EXERCISE DETAILS —
In the data below, repeat the line containing "sacharidů pro" and every following line exactly, up to and including the last line. Exclude pictures.

INPUT RECORDS below:

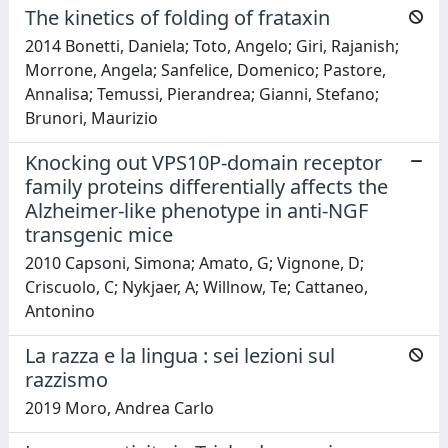
The kinetics of folding of frataxin
2014 Bonetti, Daniela; Toto, Angelo; Giri, Rajanish;
Morrone, Angela; Sanfelice, Domenico; Pastore,
Annalisa; Temussi, Pierandrea; Gianni, Stefano;
Brunori, Maurizio
Knocking out VPS10P-domain receptor
family proteins differentially affects the
Alzheimer-like phenotype in anti-NGF
transgenic mice
2010 Capsoni, Simona; Amato, G; Vignone, D;
Criscuolo, C; Nykjaer, A; Willnow, Te; Cattaneo,
Antonino
La razza e la lingua : sei lezioni sul
razzismo
2019 Moro, Andrea Carlo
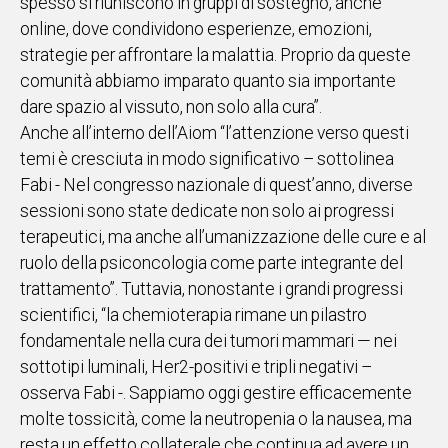
spesso si riuniscono in gruppi di sostegno, anche
online, dove condividono esperienze, emozioni,
strategie per affrontare la malattia. Proprio da queste
comunità abbiamo imparato quanto sia importante
dare spazio al vissuto, non solo alla cura”.
Anche all’interno dell’Aiom “l’attenzione verso questi
temi è cresciuta in modo significativo – sottolinea
Fabi - Nel congresso nazionale di quest’anno, diverse
sessioni sono state dedicate non solo ai progressi
terapeutici, ma anche all’umanizzazione delle cure e al
ruolo della psiconcologia come parte integrante del
trattamento”. Tuttavia, nonostante i grandi progressi
scientifici, “la chemioterapia rimane un pilastro
fondamentale nella cura dei tumori mammari — nei
sottotipi luminali, Her2-positivi e tripli negativi –
osserva Fabi -. Sappiamo oggi gestire efficacemente
molte tossicità, come la neutropenia o la nausea, ma
resta un effetto collaterale che continua ad avere un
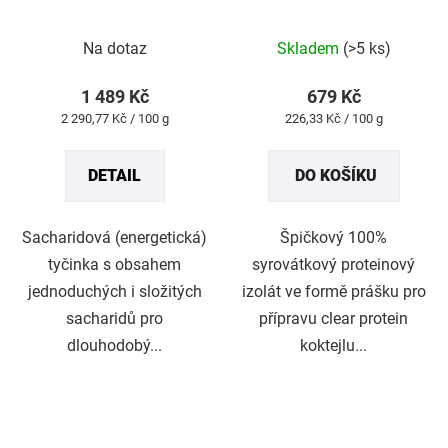
Průměrné
Průměrné
Na dotaz
Skladem
(>5 ks)
hodnocení
hodnocení
produktu
produktu
1 489 Kč
679 Kč
je
je
Měrná
Měrná
2 290,77 Kč / 100 g
226,33 Kč / 100 g
5,0
3,0
cena:
cena:
z
z
DETAIL
DO KOŠÍKU
5
5
hvězdiček.
hvězdiček.
Sacharidová (energetická)
Špičkový 100%
tyčinka s obsahem
syrovátkový proteinový
jednoduchých i složitých
izolát ve formě prášku pro
sacharidů pro
přípravu clear protein
dlouhodobý...
koktejlu...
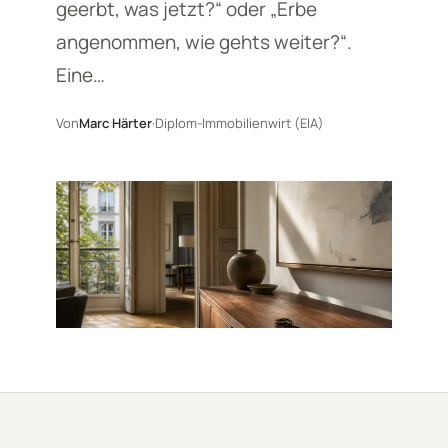
geerbt, was jetzt?“ oder „Erbe
angenommen, wie gehts weiter?“.
Eine…
Von
Marc Härter
·
Diplom-Immobilienwirt (EIA)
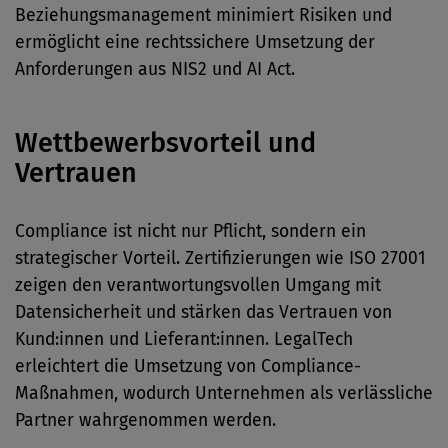
Beziehungsmanagement minimiert Risiken und
ermöglicht eine rechtssichere Umsetzung der
Anforderungen aus NIS2 und AI Act.
Wettbewerbsvorteil und
Vertrauen
Compliance ist nicht nur Pflicht, sondern ein
strategischer Vorteil. Zertifizierungen wie ISO 27001
zeigen den verantwortungsvollen Umgang mit
Datensicherheit und stärken das Vertrauen von
Kund:innen und Lieferant:innen. LegalTech
erleichtert die Umsetzung von Compliance-
Maßnahmen, wodurch Unternehmen als verlässliche
Partner wahrgenommen werden.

End of INPUT RECORDS.

THE ANSWER —
sacharidů pro
přípravu clear protein
dlouhodobý...
koktejlu...
geerbt, was jetzt?“ oder „Erbe
angenommen, wie gehts weiter?“.
Eine…
Von
Marc Härter
·
Diplom-Immobilienwirt (EIA)
Beziehungsmanagement minimiert Risiken und
ermöglicht eine rechtssichere Umsetzung der
Anforderungen aus NIS2 und AI Act.
Wettbewerbsvorteil und
Vertrauen
Compliance ist nicht nur Pflicht, sondern ein
strategischer Vorteil. Zertifizierungen wie ISO 27001
zeigen den verantwortungsvollen Umgang mit
Datensicherheit und stärken das Vertrauen von
Kund:innen und Lieferant:innen. LegalTech
erleichtert die Umsetzung von Compliance-
Maßnahmen, wodurch Unternehmen als verlässliche
Partner wahrgenommen werden.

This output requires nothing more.